▸ Problem to work on: Tally the lines of the records that contain the string "chia", then give the total and nothing more.

[Design files in plain text]
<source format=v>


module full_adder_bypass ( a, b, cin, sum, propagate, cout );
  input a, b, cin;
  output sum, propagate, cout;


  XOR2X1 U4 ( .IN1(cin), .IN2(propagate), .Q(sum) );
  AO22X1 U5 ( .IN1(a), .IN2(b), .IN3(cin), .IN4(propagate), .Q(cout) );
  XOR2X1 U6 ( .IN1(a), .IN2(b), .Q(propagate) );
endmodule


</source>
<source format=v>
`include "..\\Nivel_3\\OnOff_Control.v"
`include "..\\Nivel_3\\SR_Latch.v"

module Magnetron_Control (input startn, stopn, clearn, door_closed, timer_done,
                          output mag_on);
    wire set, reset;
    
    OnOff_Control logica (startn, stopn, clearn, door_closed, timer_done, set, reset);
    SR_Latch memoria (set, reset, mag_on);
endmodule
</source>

==

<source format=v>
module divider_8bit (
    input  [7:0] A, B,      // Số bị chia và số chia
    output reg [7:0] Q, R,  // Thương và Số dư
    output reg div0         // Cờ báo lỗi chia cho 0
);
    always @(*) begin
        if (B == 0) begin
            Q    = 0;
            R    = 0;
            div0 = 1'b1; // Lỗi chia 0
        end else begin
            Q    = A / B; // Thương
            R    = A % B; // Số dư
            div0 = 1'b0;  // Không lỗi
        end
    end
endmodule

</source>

▸ Task answer: 3